A estimava mais recente – de 2018 -, demonstra que ocorreram, no mundo, 18 milhões de casos novos de câncer e 9,6 milhões de óbitos. O câncer de Pulmão é o mais incidente no mundo, afetando cerca de 2,1 milhões de pessoas. Em seguida, está o câncer de mama que atinge algo próximo de 2,1 milhões, de cólon e reto (1,8 milhão) e próstata (1,3 milhão).
Os tipos de câncer que mais atingem os homens são os cânceres de pulmão, próstata, cólon e reto, estômago e fígado. Nas mulheres, o câncer de mama é o mais incidente, seguido do de cólon e reto, pulmão e colo de útero.
A estimativa é que ocorrerão, no Brasil, 625 mil novos casos de câncer para cada ano do triênio 2020-2022, sendo que o câncer de pele não melanoma será o mais incidente, seguido dos cânceres de mama e próstata, cólon e reto, pulmão e estômago.
Quando falamos em incidência de acordo com a região geográfica, a região Sudeste é a que concentra maior número de casos, seguida pelas regiões Nordeste e Sul, existindo variação dos tipos de cânceres de acordo com cada uma delas. No Sul e Sudeste, há predominância dos cânceres de próstata e mama feminina, bem como o de pulmão e intestino.
Já no Nordeste, os cânceres de próstata e mama feminina são os principais, embora o de colo de útero e estômago chamem bastante atenção. A região Centro-Oeste tem, entre os mais incidentes, o de colo de útero e o de estômago, e a região Norte é considerada a única do país com equivalência das taxas de câncer de mama e colo do útero entre as mulheres.
É importante lembrar que vários fatores de risco conhecidos para o câncer estão relacionados com exposições de longa duração.
Uma grande parte desses fatores está ligada a comportamentos construídos nas duas primeiras décadas de vida, como o sedentarismo, a alimentação inadequada, a exposição à radiação ultravioleta sem proteção, uso de tabaco e álcool, relação sexual sem proteção, não-vacinação contra agentes infecciosos, dentre outros.
Existem campanhas no país, como o “novembro Azul” – relacionado com o câncer de próstata-, e “ outubro Rosa” ligado ao câncer de mama, que têm o objetivo de compartilhar informações, além de promover a conscientização sobre a doença e proporcionar maior acesso aos serviços de diagnóstico e de tratamento, contribuindo para a redução da mortalidade.
A detecção precoce é baseada na seguinte ideia: quanto mais cedo diagnosticado o câncer, maior chance de cura, sobrevida e qualidade de vida. O objetivo é detectar lesões pré-cancerígenas ou cancerígenas, quando ainda localizadas no órgão de origem, sem invasão de tecidos ou estruturas adjacentes.

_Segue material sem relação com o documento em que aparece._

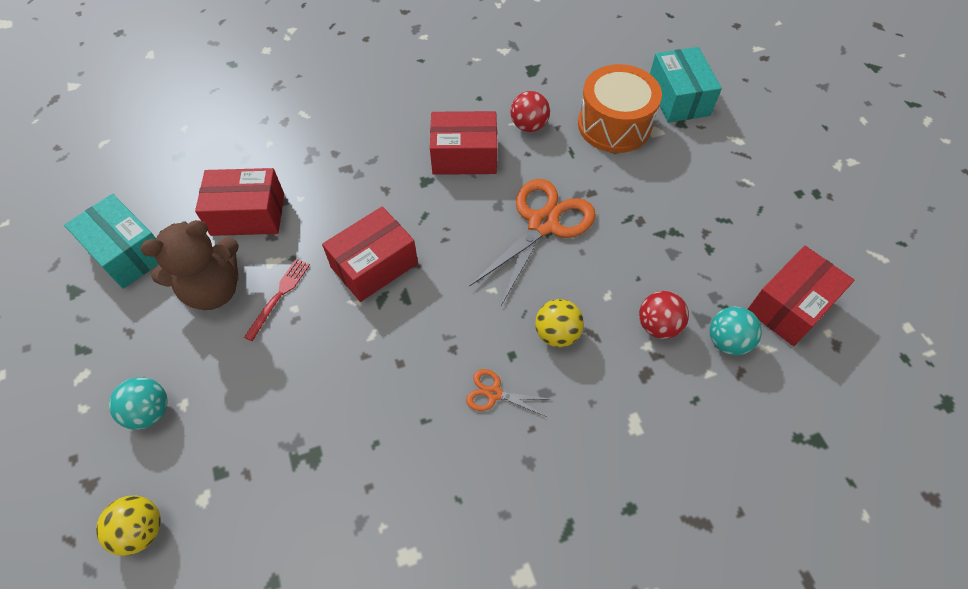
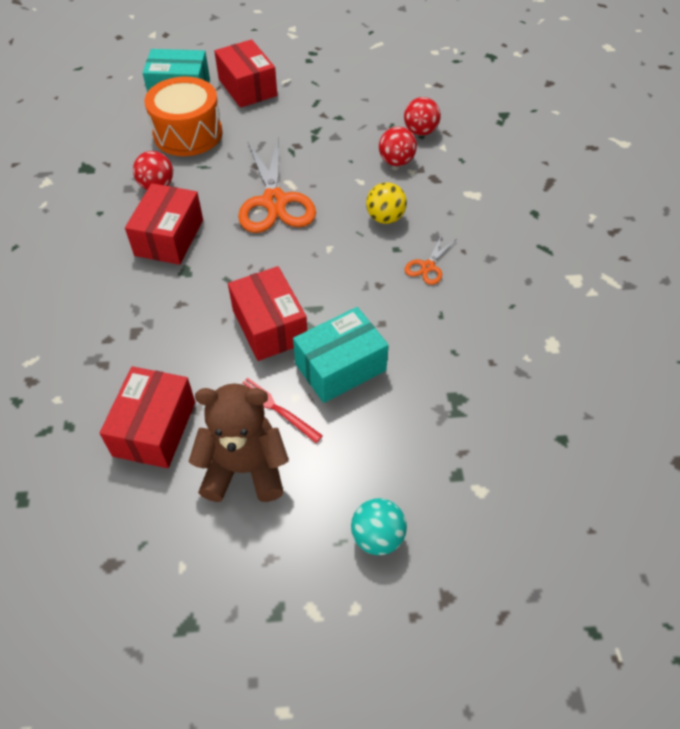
camera: 75 degrees left, 5 degrees down
turquoise box [64,194,158,289] -> turquoise box moved to [293,307,389,403]
yellow ball [96,496,161,556] -> none
brown teddy bear [140,220,239,310] -> brown teddy bear turned 75 degrees counterclockwise [189,383,289,502]
orange scissors [469,179,596,306] -> orange scissors turned 150 degrees counterclockwise [238,138,316,233]
turquoise ball [710,307,762,355] -> red ball [404,97,441,136]
red box [747,246,854,346] -> red box moved to [214,39,277,108]

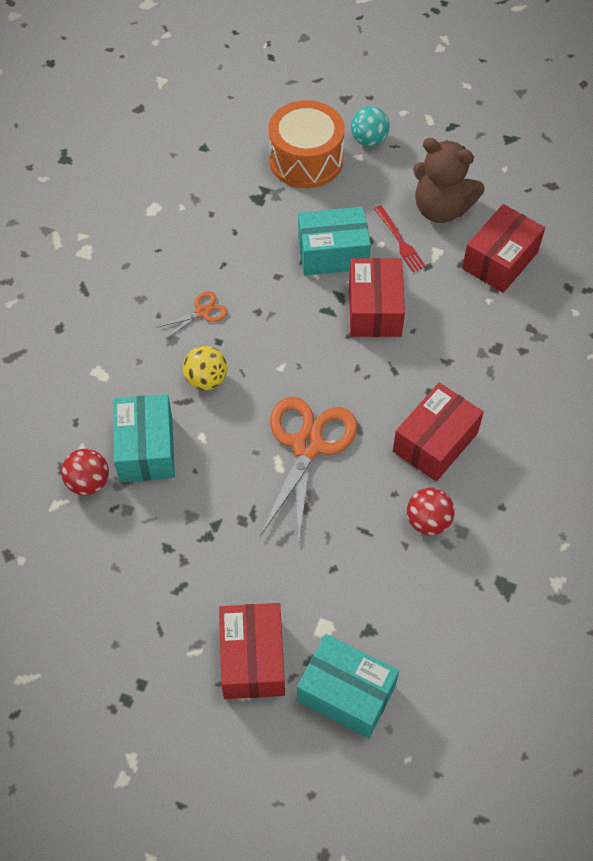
camera: 155 degrees left, 5 degrees up
orange drum [144,77,223,156] -> orange drum moved to [268,100,345,188]
red ball [379,127,417,166] -> turquoise box [113,394,175,482]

O câncer, portanto, constitui um grave problema de saúde pública, sendo essa data importante para a conscientização da população sobre a doença e para que seja lembrado que deve haver uma organização e articulação nos diferentes níveis de atenção na área da saúde, para que sejam garantidos o acesso aos serviços e o cuidado integral do indivíduo.
Eles devem ser vistos como sujeitos, cada um com a sua singularidade, condições socioculturais, anseios e expectativas.